- What you should do
Copy out each line containing "nose" from the entries below.

- Data extract
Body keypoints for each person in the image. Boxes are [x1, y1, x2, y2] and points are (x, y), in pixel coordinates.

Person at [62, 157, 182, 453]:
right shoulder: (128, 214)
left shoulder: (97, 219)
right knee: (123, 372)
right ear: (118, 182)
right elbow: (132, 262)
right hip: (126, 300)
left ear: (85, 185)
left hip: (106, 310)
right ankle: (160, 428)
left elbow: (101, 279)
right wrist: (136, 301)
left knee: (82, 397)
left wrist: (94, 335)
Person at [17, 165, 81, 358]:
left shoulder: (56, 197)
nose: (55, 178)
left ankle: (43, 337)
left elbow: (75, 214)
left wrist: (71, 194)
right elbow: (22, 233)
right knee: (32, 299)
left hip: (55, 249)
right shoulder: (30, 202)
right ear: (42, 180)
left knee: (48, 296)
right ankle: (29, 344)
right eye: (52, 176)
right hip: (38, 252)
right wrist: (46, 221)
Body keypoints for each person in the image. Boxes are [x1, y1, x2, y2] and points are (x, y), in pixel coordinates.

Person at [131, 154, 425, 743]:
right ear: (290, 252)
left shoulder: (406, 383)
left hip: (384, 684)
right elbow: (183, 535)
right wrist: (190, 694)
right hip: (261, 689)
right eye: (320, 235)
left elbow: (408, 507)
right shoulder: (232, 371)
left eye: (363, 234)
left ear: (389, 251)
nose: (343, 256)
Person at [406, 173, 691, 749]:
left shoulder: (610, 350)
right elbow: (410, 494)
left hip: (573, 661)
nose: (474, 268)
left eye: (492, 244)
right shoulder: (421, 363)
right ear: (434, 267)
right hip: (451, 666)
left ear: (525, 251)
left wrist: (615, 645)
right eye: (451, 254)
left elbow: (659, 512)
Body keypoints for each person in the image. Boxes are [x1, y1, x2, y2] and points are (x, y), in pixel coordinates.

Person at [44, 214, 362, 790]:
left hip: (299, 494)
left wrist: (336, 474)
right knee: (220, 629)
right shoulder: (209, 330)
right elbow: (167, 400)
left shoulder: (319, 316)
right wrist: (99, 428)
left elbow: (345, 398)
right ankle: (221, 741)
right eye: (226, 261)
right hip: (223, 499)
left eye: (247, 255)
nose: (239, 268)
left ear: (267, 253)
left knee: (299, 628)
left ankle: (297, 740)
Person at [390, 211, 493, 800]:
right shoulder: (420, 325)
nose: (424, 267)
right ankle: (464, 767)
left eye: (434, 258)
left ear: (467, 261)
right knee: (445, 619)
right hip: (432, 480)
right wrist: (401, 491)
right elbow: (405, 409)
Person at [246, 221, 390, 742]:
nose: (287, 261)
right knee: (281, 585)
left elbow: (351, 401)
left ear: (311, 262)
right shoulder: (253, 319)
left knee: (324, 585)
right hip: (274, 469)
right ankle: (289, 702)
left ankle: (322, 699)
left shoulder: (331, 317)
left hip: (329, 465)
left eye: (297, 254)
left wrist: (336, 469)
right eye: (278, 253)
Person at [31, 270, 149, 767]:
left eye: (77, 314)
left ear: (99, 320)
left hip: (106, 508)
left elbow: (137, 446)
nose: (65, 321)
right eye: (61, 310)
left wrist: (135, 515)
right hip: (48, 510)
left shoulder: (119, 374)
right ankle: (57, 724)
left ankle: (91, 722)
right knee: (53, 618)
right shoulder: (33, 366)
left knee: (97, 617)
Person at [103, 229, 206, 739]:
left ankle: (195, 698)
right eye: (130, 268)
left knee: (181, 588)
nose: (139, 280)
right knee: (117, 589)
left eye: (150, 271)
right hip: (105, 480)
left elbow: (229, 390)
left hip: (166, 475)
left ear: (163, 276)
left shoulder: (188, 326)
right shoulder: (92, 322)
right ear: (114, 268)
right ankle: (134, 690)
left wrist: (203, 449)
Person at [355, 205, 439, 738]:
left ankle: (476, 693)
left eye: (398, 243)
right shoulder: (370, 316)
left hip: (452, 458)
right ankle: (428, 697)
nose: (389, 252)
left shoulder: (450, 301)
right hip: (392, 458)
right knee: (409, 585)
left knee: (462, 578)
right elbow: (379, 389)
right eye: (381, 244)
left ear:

- Answer below
nose: (55, 178)
nose: (343, 256)
nose: (474, 268)
nose: (239, 268)
nose: (424, 267)
nose: (287, 261)
nose: (65, 321)
nose: (139, 280)
nose: (389, 252)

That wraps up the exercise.